As you must have seen somewhere, a number of marijuana initiatives passed, including legalization for non-medical use in Alaska, Oregon, and Washington, D.C.
When historians look back at the movement to end the war on drugs, they might very well point to the 2014 election as the moment when it all got real.
With marijuana legalization measures passing in Oregon, Alaska and Washington, D.C., and with groundbreaking criminal justice reforms passing in California and New Jersey, there’s no longer any denying that drug policy reform is a mainstream — and quite urgent — political demand.
(Though wingnuts in the U.S. Congress have of course intervened in DC, and it’s unclear what the practical outcome will be.) Moreover, as part of the recent budget deal, the feds are now prohibited from interfering with medical marijuana programs in states that have, or will implement, them.
In Colorado, the results of legalization can be summed up in one word: SUCCESS. And in Minnesota:
State officials on (December 1) announced the two companies that will grow, process and sell medical cannabis to Minnesotans next year under the state’s new law.
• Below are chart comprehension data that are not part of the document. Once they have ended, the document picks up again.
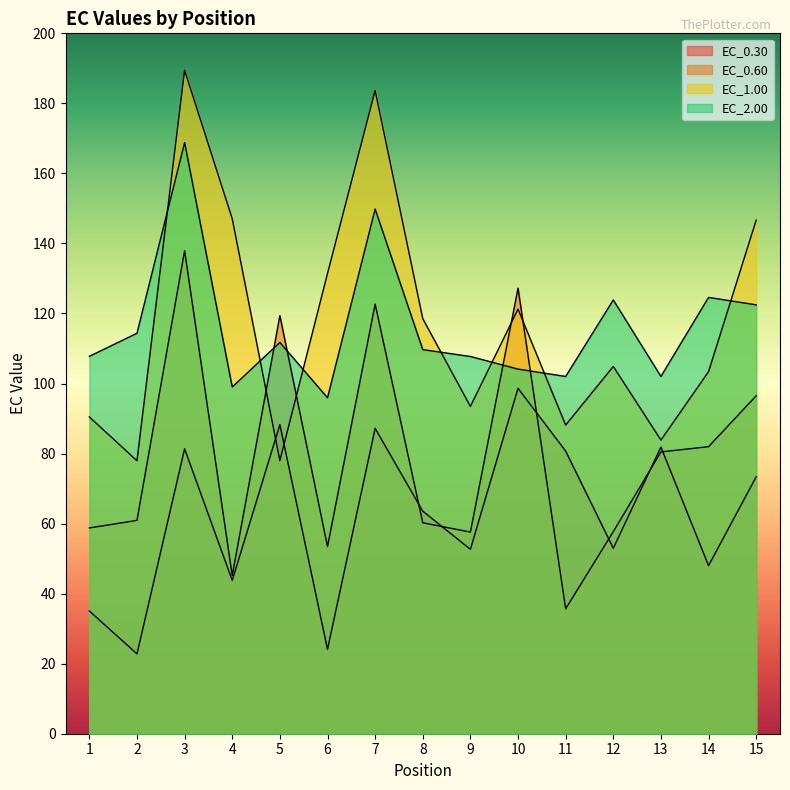

Which category has the lowest value across all series?

2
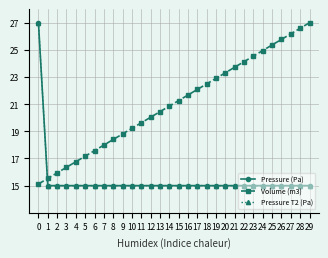

Rank the series by their maximum value, from highest to lowest.

Pressure (Pa), Volume (m3), Pressure T2 (Pa)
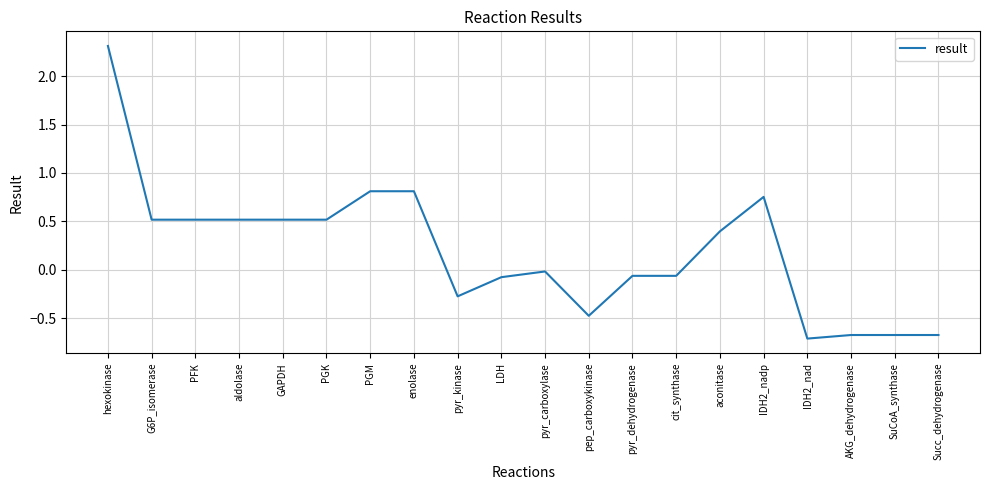

What is the sum of the values at PFK and LDH?

0.4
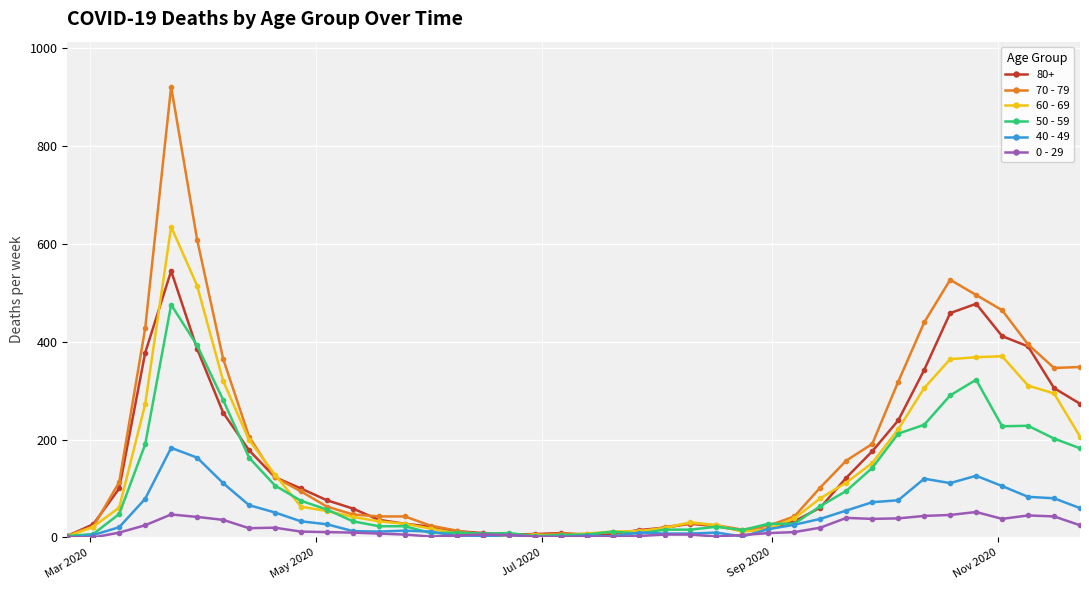

List the series in order of their peak value, lowest first.

0 - 29, 40 - 49, 50 - 59, 80+, 60 - 69, 70 - 79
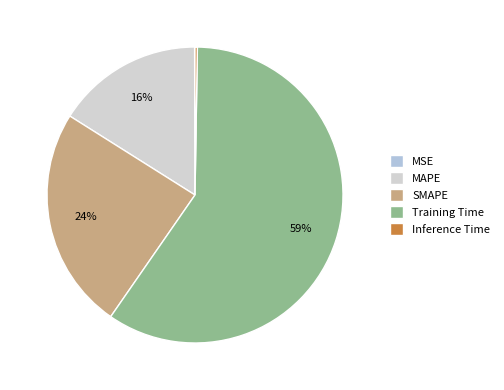

Is there a majority slice in this chart?

Yes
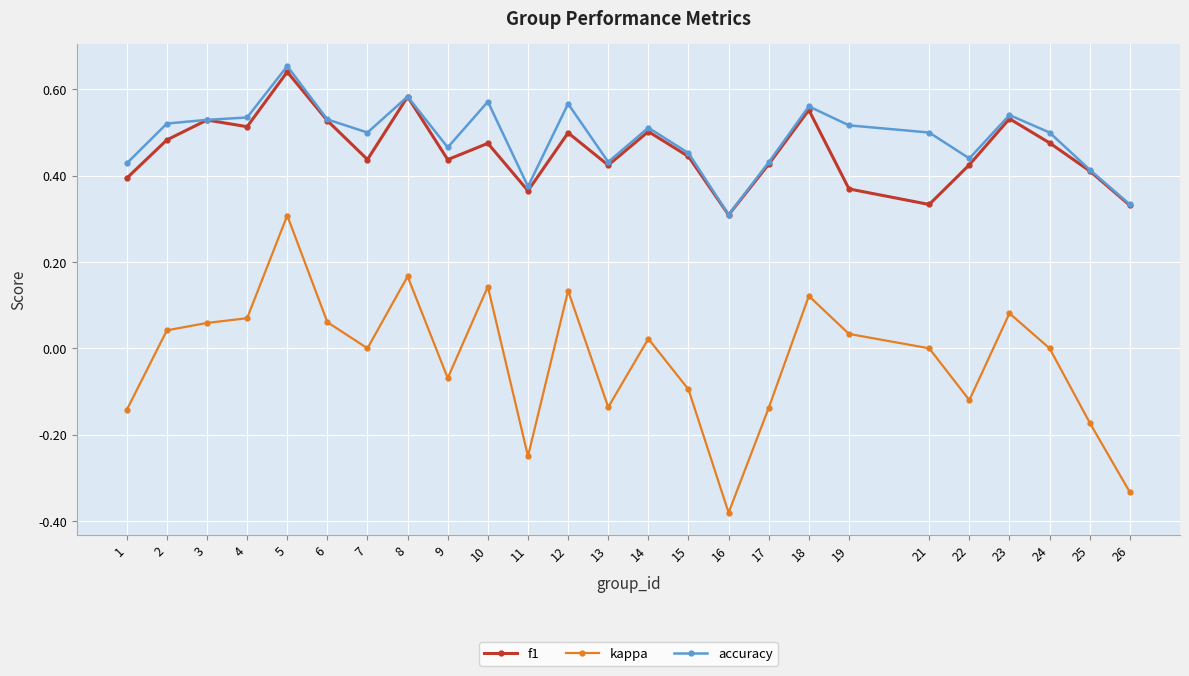

Is it true that f1 equals 0.5 at 23?

True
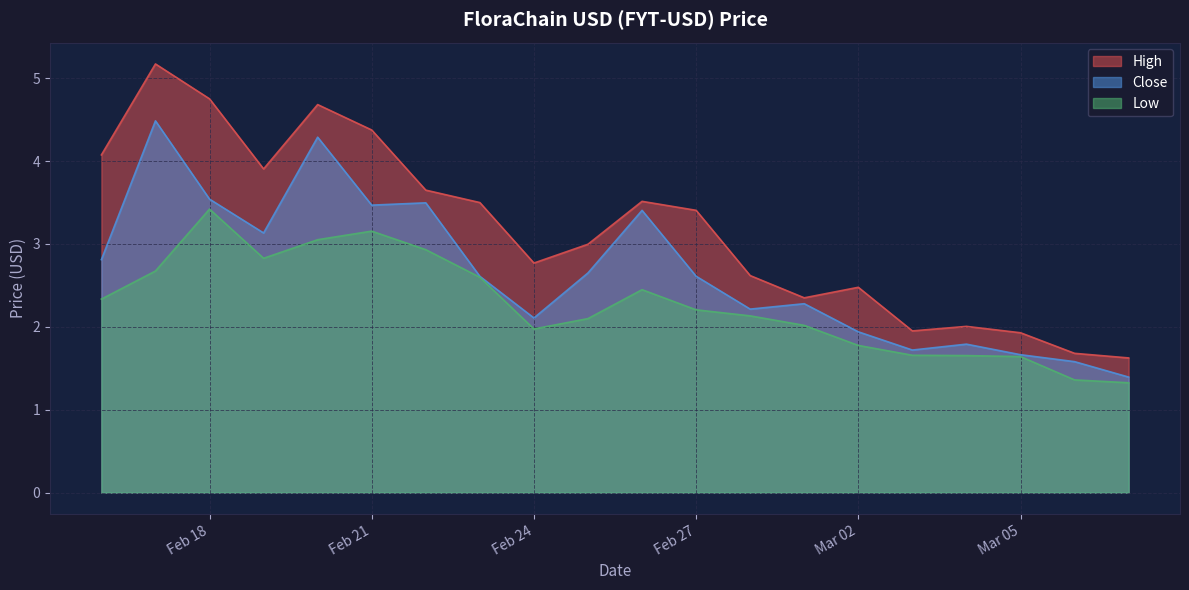

Where is the first local maximum for Close?

2023-02-17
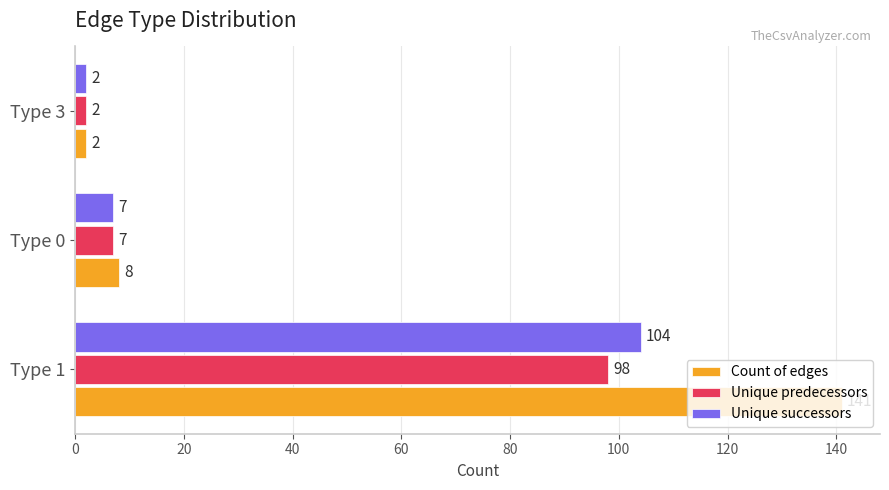

The Count of edges series shows 13 at Type 0. True or false?

False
LeafLine Labs and Minnesota Medical Solutions were chosen from among 12 applicants. They’ll distribute the medication through eight sites across the state, the Minnesota Health Department said.
State officials hope to have the products ready for sale by July. Minnesota Medical Solutions said its cannabis greenhouse in Otsego will be up and running this week.
Lawmakers passed the strictest medical marijuana law in the country earlier this year. It prohibits smoking of the drug and requires instead that it be manufactured in pill or oil form.
Medical marijuana will only be available to patients suffering from about 10 conditions including ALS and cancer.
Yes, the most restrictive law in the country, and even getting that was only slightly less difficult than, for example, getting a typical Tea Partier to understand that he’s just being the rich man’s exploited dupe. And as things stand, many medical users will have to go an unconscionably long way to make legal purchases. Meanwhile, Alaska – Alaska – an electorally red state despite its total dependence on federal $ originally generated in blue states like MN, has seen the light, as in that pleasing orange glow when one’s favorite pot pipe is in use.
Like any reasonable and fundamentally intelligent person, Gov. Dayton has shown himself open to changing his mind, when impelled by valid evidence and argument. Remember that he didn’t even much want to hear about medical marijuana, originally. There’s no reason not to keep pushing for better policy.